■ **Task prompt**
As you look over the data below, please find each line where the word "This" appears, then copy it.

[Data records]
-=-=-=-=-
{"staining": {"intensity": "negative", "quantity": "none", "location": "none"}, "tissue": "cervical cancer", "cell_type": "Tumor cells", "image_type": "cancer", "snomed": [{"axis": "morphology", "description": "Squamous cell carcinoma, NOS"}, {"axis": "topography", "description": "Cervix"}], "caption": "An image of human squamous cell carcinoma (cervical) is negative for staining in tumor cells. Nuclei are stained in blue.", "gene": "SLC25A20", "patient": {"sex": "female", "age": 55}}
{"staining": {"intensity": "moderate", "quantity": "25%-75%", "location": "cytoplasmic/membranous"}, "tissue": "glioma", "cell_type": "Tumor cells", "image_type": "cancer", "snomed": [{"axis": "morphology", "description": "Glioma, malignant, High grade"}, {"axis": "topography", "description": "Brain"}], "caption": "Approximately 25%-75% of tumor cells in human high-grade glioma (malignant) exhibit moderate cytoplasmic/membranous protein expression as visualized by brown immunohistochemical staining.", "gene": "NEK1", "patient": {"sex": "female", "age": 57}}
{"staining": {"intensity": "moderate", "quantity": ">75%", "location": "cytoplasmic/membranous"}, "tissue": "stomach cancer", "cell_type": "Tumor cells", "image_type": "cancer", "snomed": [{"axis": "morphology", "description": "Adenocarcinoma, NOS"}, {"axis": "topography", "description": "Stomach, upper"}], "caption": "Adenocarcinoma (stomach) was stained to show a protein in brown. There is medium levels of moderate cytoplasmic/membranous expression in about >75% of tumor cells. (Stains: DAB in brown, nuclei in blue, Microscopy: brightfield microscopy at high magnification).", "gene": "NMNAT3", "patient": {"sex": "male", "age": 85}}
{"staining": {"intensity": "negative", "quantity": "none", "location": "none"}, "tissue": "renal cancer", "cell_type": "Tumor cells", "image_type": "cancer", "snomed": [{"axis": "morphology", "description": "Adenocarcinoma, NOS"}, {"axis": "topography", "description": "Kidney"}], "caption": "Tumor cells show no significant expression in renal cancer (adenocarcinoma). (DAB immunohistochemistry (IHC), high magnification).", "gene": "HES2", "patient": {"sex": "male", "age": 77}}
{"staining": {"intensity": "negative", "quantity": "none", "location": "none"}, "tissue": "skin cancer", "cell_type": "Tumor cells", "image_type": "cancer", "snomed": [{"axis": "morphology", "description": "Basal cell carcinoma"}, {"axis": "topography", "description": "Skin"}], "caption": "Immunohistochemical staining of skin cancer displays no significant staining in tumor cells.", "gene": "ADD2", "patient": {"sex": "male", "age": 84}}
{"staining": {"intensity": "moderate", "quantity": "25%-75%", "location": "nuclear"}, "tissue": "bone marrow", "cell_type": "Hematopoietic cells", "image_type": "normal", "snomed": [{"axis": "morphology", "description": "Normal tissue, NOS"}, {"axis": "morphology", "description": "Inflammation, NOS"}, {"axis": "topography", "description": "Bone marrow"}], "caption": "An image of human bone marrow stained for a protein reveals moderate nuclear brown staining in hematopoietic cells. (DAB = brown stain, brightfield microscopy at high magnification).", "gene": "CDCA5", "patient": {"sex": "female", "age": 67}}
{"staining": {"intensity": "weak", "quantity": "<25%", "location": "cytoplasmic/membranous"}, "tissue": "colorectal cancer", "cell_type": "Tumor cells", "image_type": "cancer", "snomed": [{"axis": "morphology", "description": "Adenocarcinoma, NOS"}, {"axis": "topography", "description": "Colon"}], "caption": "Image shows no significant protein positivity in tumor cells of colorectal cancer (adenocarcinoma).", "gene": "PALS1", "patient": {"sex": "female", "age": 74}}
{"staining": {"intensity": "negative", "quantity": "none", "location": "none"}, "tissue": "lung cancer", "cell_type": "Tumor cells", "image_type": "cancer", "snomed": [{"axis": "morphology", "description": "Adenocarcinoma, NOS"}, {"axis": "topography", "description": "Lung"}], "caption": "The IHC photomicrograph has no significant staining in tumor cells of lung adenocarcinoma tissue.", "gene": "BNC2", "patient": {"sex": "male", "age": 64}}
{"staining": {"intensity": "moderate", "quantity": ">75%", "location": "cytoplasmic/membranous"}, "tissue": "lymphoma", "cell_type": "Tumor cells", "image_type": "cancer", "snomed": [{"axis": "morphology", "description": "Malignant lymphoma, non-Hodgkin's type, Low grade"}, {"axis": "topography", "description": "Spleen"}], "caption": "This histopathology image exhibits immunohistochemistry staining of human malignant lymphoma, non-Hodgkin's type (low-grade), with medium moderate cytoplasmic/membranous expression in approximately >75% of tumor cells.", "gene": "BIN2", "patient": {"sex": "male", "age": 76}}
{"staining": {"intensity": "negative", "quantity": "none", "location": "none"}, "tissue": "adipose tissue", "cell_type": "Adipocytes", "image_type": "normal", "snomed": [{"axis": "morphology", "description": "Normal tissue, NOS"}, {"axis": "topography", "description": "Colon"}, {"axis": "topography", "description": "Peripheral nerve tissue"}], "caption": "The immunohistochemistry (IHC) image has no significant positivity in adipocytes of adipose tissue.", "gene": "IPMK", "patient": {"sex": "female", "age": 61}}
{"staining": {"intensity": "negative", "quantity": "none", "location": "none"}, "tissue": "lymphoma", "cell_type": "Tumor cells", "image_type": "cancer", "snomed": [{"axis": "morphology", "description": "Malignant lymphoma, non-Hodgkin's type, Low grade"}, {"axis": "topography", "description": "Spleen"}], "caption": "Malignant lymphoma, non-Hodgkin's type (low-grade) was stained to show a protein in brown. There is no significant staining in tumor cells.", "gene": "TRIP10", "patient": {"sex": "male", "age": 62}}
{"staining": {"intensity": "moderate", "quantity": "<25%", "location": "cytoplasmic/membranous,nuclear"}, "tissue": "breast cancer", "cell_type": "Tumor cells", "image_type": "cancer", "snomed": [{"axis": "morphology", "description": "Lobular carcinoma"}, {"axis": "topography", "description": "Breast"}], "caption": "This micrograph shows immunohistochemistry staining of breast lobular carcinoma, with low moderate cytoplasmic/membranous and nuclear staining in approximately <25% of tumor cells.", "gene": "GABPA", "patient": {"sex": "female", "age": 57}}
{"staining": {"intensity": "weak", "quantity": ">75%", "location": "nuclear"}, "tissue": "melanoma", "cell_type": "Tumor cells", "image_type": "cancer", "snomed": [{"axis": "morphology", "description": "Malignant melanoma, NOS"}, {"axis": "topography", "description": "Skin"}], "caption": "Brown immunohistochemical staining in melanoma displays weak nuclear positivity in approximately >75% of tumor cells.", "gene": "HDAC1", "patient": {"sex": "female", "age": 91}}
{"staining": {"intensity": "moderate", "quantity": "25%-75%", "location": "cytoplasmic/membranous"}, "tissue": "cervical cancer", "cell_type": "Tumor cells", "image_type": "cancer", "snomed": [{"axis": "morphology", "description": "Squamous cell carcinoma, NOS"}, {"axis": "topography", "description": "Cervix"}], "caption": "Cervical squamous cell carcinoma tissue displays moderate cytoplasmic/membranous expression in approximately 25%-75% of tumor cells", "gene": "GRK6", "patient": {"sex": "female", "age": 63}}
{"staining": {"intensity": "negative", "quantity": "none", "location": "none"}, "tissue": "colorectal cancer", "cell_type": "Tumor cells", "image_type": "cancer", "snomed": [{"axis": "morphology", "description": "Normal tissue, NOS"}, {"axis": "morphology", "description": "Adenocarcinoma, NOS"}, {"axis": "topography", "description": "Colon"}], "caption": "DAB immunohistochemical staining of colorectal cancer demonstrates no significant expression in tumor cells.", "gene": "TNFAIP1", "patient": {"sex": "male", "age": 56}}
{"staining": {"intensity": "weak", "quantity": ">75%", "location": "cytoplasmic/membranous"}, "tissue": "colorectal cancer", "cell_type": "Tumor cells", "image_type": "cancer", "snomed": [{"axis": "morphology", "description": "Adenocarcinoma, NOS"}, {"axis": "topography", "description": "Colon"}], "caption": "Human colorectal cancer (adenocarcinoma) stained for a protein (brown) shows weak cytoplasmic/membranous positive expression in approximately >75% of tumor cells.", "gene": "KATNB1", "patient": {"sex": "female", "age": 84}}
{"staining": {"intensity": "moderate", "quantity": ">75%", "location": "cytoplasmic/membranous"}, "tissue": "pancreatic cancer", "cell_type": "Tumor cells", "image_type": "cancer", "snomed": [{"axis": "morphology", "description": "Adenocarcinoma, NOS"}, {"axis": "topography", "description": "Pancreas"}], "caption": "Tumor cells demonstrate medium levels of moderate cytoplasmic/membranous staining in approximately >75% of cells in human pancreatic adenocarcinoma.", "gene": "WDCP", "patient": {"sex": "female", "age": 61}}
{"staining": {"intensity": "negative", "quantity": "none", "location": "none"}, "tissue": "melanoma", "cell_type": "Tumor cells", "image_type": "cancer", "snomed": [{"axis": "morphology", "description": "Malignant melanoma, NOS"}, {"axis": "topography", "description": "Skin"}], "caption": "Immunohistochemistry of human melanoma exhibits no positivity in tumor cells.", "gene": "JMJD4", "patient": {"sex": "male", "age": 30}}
-=-=-=-=-
■ **Solution to the problem**
{"staining": {"intensity": "moderate", "quantity": ">75%", "location": "cytoplasmic/membranous"}, "tissue": "lymphoma", "cell_type": "Tumor cells", "image_type": "cancer", "snomed": [{"axis": "morphology", "description": "Malignant lymphoma, non-Hodgkin's type, Low grade"}, {"axis": "topography", "description": "Spleen"}], "caption": "This histopathology image exhibits immunohistochemistry staining of human malignant lymphoma, non-Hodgkin's type (low-grade), with medium moderate cytoplasmic/membranous expression in approximately >75% of tumor cells.", "gene": "BIN2", "patient": {"sex": "male", "age": 76}}
{"staining": {"intensity": "moderate", "quantity": "<25%", "location": "cytoplasmic/membranous,nuclear"}, "tissue": "breast cancer", "cell_type": "Tumor cells", "image_type": "cancer", "snomed": [{"axis": "morphology", "description": "Lobular carcinoma"}, {"axis": "topography", "description": "Breast"}], "caption": "This micrograph shows immunohistochemistry staining of breast lobular carcinoma, with low moderate cytoplasmic/membranous and nuclear staining in approximately <25% of tumor cells.", "gene": "GABPA", "patient": {"sex": "female", "age": 57}}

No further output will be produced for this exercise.